OERPedagogy

Openness, Gateways, and Agency

Consider the following personas:

First, picture a faculty member who has just learned about the existence of open educational resources. Imagine that this faculty member then also learns about how many students (including by extension their own) are unable to afford required course materials. Assuming they are able to locate a relevant, good-enough quality, and openly-licensed resource, they may adopt OER in order to dampen the relationship between affordability and performance, motivated by concerns for student access and success. They may learn lessons from this first foray that—if not overly negative—may lead them to make incremental changes to their practice in all of their courses, such as how they assign required readings. Given a positive experience with this first adoption they may go on to adopt OER in as many of their courses as they can locate relevant, good-enough quality, openly-licensed materials for. They may even act as an advocate for OER within their department or discipline.

Now picture a different faculty member, one who is not especially aware of issues pertaining to student access, but who is motivated to create authentic learning experiences for their students. This faculty member may learn about open pedagogy and feel inspired to redesign a single course assignment to help their students contribute to an OER. They may begin with a type of assignment they have learned about, for which there is a path to follow, a model to exhibit, a rubric to adapt. They may learn lessons during this initial experience that—if not overly negative—lead them to make incremental changes to their practice in all courses, such as in the kinds of support they provide students. Given a positive experience with this first instance they may go on to adopt open pedagogy in as many of their courses as they have freedom to do so. They may even act as an advocate for open pedagogy within their department or discipline.

Each of these personas illustrates practices that reflect specific motivations, shaped by both experience and constraints. But of course they are not mutually exclusive. The former faculty member may enter the world of OEP though the gate of OER and later adopt open pedagogy while the latter may enter through the gate of open pedagogy and later adopt OER. Yes, one can easily serve as a gateway to another. Yet neither gate should be described as a gateway drug. You see, openness is about more agency, not less. More agency for faculty, who may adapt educational resources to better suit their context, and more agency for students, who may be empowered through meaningful, renewable assignments.
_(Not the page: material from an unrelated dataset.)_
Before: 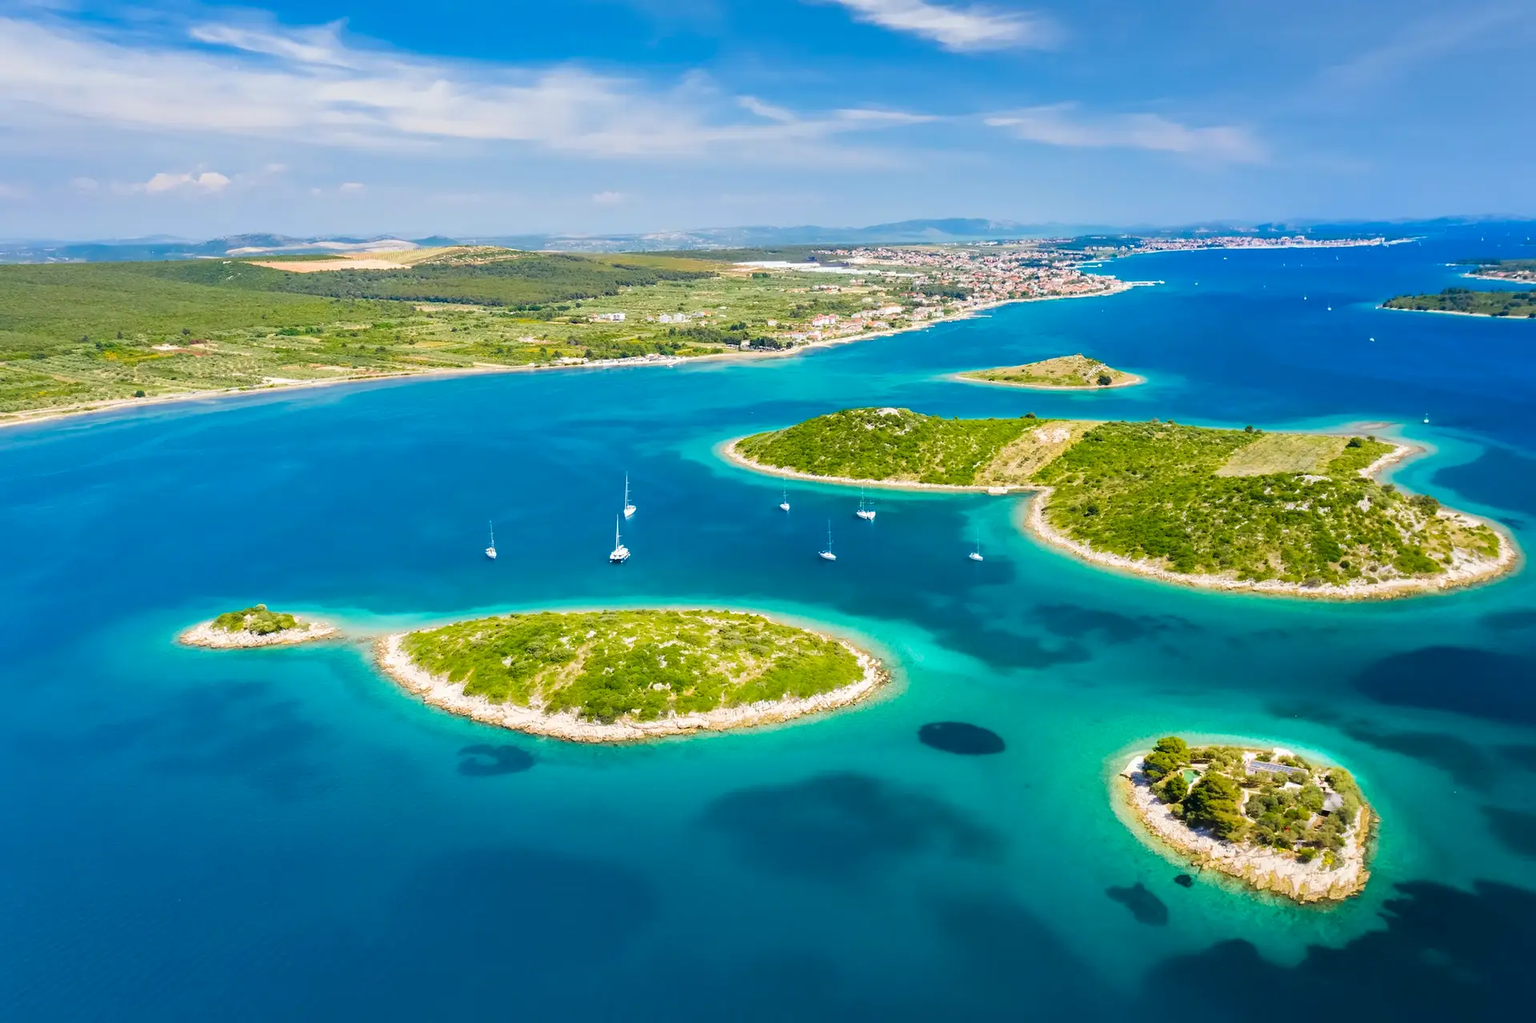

But beyond being inaccurate, the drug metaphor also sends the wrong message. After all, we as open advocates are not in the business of handing out free samples, limited-term pilots, sponsorships, or kickbacks in the hopes that the faculty we work with will grow dependent on these trappings. We don’t control the periodic release of new product into the ecosystem, concocting artificial scarcity in order to manufacture demand. We don’t pass on the burden of cost to our most vulnerable constituents. We don’t report to shareholders and profit is not our motive. So if you are an advocate for open, please be careful with the metaphors you employ. We are not trying to infect people with a virus, this is not a crusade, and this is certainly not about drinking any Kool Aid. Openness supports democratization over corporatization and recovers previously-ceded ground in the battle for academic freedom. It is not a drug. It is rehabilitation.

One thought on “Openness, Gateways, and Agency

  • There are several reasons why the notion of ‘gateway drug’ doesn’t work accurately as metaphor for OER or Open Pedagogy. Chief among them is the fact the OER leads usually to something good whereas a gateway drug usually refers to a drug which leads later to a negative outcome consisting of further and more acute addictive drugs.

    A better notion to consider is that OER are a type of invention or innovation which can and often does lead to further inventions or innovations, but such further inventions or innovations are not a requirement for the validity of the original OER.